Task data:
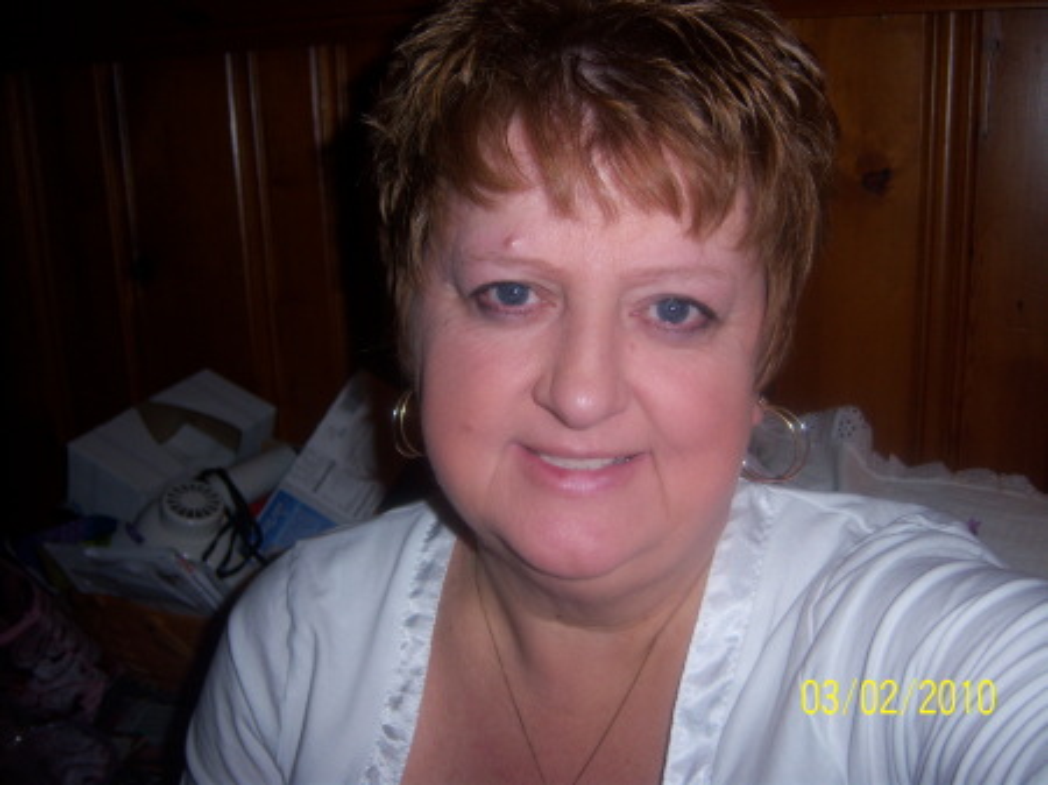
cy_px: 392
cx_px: 524
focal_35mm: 36
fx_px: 1089
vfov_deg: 39.6
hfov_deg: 51.4
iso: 80
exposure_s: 1/60
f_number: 2.8
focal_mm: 7.5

Exercise objective: Print exactly, and only, the lines from the line that contains "vfov_deg: 39.6" through the last line of the records.

Answer box:
vfov_deg: 39.6
hfov_deg: 51.4
iso: 80
exposure_s: 1/60
f_number: 2.8
focal_mm: 7.5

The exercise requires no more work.